As I noted a couple of weeks ago, bringing in Sir Tim Berners-Lee to help the UK government open up access to government data probably seemed like a good idea at the time, but I do wonder whether they really know what is going to hit them. Here, Sir Tim provides a hint of what he will be looking for:
Government data is being put online to increase accountability, contribute valuable information about the world, and to enable government, the country, and the world to function more efficiently. All of these purposes are served by putting the information on the Web as Linked Data. Start with the "low-hanging fruit".
Whatever else, the raw data should be made available as soon as possible. Preferably, it should be put up as Linked Data. As a third priority, it should be linked to other sources. As a lower priority, nice user interfaces should be made to it -- if interested communities outside government have not already done it.

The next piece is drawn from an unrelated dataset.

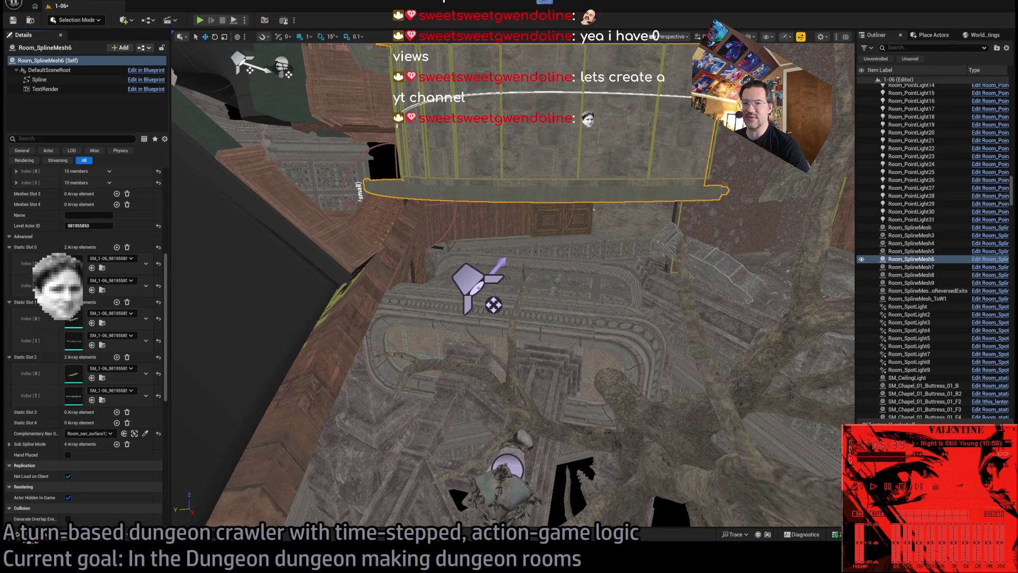
pyautogui.press('ctrl+z')
pyautogui.press('ctrl+space')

The Linked Data technology, unlike any other technology, allows any data communication to be composed of many mixed vocabularies. Each vocabulary is from a community, be it international, national, state or local; or specific to an industry sector. This optimizes the usual trade-off between the expense and difficulty of getting wide agreement, and the practicality of working in a smaller community. Effort toward interoperability can be spent where most needed, making the evolution with time smoother and more productive.
That's the abstract: the rest of the post provides some practical suggestions as to how government data can be put online to best effect. Worth reading for a sense of what might happen – and to see just how far Sir Tim succeeds in overcoming the Whitehall inertia.